Anatomical and Pathophysiological Basics

An atrial septal defect (ASD) is present when, secondary to a structural defect, there is a broad connection between the right and left atria. Atrial septal defect is differentiated from persistent foramen ovale, which is not hemodynamically relevant.

The shunt causes volume overload of the right heart, as the shunt volume is added to the effective cardiac output, which flows to the right atrium from the caval veins. As a result of this volume overload there is dilatation of the right atrium as well as dilatation and hypertrophy of the right ventricle. Both end-diastolic volume and stroke volume of the right ventricle are therefore larger than in the left ventricle. At the same time there is increased perfusion of the lungs, which with midatrial septal defect can be two to three times the cardiac output of the systemic circulation and in extreme cases can rise five- to six-fold.

If there are aberrant pulmonary veins, the size of the left-to-right shunt is determined by the vessel diameter and/or by the size of the drainage area of the pulmonary veins.

Indication

Atrial septal defects can usually be diagnosed by auscultation and by echocardiography. The precise anatomy and morphology of the defects can be determined best with transesophageal echocardiography with contrast administration and cardiac MRI; three-dimensional reconstruction of the findings facilitates the planning of an occlusion. If the diagnosis is unambiguous, cardiac catheterization solely to ascertain the diagnosis is therefore not required.

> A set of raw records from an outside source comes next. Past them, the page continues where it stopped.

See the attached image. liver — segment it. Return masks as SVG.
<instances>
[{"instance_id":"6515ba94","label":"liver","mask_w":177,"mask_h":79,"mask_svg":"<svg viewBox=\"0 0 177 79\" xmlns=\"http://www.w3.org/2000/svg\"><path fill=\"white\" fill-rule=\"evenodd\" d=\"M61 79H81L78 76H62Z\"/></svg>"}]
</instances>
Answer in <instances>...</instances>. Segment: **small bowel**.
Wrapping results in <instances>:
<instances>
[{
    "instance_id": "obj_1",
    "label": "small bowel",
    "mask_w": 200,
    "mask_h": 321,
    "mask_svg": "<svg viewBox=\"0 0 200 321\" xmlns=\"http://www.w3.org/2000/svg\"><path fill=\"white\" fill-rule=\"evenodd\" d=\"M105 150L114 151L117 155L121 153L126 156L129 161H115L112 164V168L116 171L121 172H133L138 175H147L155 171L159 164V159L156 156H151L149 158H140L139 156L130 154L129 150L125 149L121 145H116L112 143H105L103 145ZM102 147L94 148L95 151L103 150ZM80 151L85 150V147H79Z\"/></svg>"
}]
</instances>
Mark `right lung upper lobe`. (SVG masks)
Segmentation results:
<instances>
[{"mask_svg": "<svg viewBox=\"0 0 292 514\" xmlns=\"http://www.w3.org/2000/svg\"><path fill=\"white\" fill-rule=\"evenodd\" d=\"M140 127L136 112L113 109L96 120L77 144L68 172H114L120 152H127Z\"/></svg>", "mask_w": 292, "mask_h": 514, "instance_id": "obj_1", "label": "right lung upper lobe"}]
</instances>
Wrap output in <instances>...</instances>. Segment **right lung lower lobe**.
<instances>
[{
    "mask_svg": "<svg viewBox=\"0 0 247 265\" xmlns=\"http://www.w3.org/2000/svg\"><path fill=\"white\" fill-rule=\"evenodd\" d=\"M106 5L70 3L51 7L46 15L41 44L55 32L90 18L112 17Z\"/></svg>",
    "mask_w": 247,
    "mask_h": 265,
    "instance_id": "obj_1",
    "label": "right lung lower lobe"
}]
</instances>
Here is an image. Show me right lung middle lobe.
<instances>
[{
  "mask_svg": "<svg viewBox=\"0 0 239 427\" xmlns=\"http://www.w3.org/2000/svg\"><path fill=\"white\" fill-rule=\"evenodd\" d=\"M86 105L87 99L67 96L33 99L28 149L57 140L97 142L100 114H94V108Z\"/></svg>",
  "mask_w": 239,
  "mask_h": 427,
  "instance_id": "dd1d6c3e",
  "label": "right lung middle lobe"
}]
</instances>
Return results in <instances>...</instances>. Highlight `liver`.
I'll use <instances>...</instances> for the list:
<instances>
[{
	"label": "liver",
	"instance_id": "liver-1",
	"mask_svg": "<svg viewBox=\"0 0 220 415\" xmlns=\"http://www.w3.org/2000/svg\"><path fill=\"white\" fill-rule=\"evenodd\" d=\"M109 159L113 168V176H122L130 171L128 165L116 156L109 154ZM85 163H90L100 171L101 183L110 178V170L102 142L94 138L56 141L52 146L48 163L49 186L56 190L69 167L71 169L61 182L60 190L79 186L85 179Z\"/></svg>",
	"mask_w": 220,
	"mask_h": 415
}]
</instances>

However, catheterization is indicated if severe pulmonary hypertension (Eisenmenger reaction) or other associated cardiac or vascular defects are suspected. In addition, in older patients and patients with coronary risk factors, coronary angiography should be performed before planned surgery or intervention.

Goals

Demonstration of the location of the defect by direct catheterization

Quantitative determination of the shunt volume and shunt direction

Determination of the pressures in the right ventricle and pulmonary vasculature as well as the pulmonary vascular resistance

Pharmacological provocation (oxygen, nitrates, iloprost, etc.) if required

Evaluate for aberrant pulmonary veins

Evaluate for mitral regurgitation in mitral valve prolapse or in ostium primum defect

Evaluate for additional intracardiac defects

Procedure

Venous and arterial puncture

Pressure measurement in the pulmonary and systemic circulation

Oximetry run in the pulmonary circulation

Arterial oximetry

Catheterization of the defect

Catheterization of aberrant pulmonary veins (if required with pulmonary angiography)

Left ventriculography

Coronary angiography if required

Calculation of pulmonary vascular resistance

– At rest and

– After therapy with inhalation of pure oxygen for 7 to 10 min or (better)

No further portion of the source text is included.